En los últimos años había ido dejando de usar su vieja réflex de una sola lente. Añoraba las largas noches en el cuarto oscuro, con aquel olor a humedad y a líquido revelador, y con aquella luz roja que hacía que pareciera que veías la habitación con los párpados cerrados. Pese a esas punzadas de nostalgia, se había convertido en un esclavo de las cámaras digitales. El reclamo de la siguiente fotografía, que esperaba con coquetería, le resultaba demasiado irresistible. Antes de la aparición de las digitales, el final de un rollo de película siempre le imponía cierta moderación, pues lo obligaba a volver al cuarto oscuro a sonsacarle las copias al nitrato de plata. Sus ojos se habían adaptado y habían aprendido a ver el mundo en penumbra, mientras la imagen iba formándose en la cubeta.

Y también estaban los negativos, ¡cómo los echaba de menos! Eran los mismos rayos de luz: rebotaban de un paisaje, un objeto, una persona y dejaban su marca en la película.

Los negativos fotográficos constituían la prueba más concluyente que podías obtener de tus recuerdos. Eran la quemadura que dejaba el fuego, la contusión que te quedaba en la piel. La misma luz que, el día que tomabas la foto, llevaba hasta tus ojos la imagen de tu madre, de tu padre o de tu amigo íntimo, quedaba grabada en la película. Y ahora, contemplando la reciente fotografía de los pies de Ida, transparentes, sobre las sábanas de la cama, pensó en cómo se parecían a los negativos: ambos pertenecían a ese mundo semirreal entre la memoria y el presente. No eran unos dedos de los pies reales, flexibles, capaces de pisar, sino un juego de luces que mostraba dónde habían estado esos dedos.

Sonó el timbre de la puerta y Midas miró el reloj. Gustav llegaba con media hora de antelación.

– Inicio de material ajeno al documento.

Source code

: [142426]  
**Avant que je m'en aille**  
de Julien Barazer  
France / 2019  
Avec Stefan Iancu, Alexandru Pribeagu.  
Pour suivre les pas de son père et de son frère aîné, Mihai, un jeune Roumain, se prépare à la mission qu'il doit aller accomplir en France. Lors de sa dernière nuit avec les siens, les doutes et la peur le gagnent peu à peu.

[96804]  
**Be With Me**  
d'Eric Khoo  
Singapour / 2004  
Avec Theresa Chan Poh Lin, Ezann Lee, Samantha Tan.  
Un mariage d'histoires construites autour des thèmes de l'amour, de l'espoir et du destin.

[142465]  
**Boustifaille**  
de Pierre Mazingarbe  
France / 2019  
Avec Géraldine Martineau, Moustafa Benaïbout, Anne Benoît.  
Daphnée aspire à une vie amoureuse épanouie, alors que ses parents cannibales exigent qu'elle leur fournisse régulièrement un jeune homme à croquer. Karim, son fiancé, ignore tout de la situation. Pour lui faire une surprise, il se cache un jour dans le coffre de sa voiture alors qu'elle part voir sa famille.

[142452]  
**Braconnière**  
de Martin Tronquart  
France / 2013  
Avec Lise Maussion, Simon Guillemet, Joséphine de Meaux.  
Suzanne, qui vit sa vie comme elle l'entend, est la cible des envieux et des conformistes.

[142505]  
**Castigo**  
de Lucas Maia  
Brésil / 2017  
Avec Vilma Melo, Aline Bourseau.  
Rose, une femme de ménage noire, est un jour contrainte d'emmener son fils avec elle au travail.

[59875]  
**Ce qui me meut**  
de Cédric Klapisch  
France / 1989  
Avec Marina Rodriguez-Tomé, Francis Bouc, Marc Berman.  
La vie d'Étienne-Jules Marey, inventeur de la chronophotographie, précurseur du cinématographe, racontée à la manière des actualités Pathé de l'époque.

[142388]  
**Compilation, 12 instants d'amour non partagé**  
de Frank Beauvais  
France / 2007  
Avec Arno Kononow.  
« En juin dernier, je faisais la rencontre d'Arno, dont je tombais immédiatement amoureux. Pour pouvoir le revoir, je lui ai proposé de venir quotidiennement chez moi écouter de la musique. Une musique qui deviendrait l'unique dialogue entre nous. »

Pero, para su sorpresa, cuando abrió no se encontró con Gustav sino con Carl Maulsen, enfundado en una chaqueta de piel, con las manos en los bolsillos y un rastro de nieve sobre los hombros.

—Hola —saludó el hombre—. No nos conocemos, pero tú debes de ser Midas, ¿no? Me llamo Carl Maulsen. Soy amigo de Ida.

Midas recordaba perfectamente la fotografía de su padre y Carl recibiendo sus doctorados. En persona, Maulsen tenía algo que la cámara no había captado: presencia. Una especie de campo magnético, como el que rodeaba un generador.

—Sí, hola. Ida me enseñó su fotografía.

—Se me ha ocurrido pasar a verte. Es curioso, conocía a tu padre. —Trató de escudriñar el interior de la casa por encima del hombro de Midas—. ¿Estabas ocupado?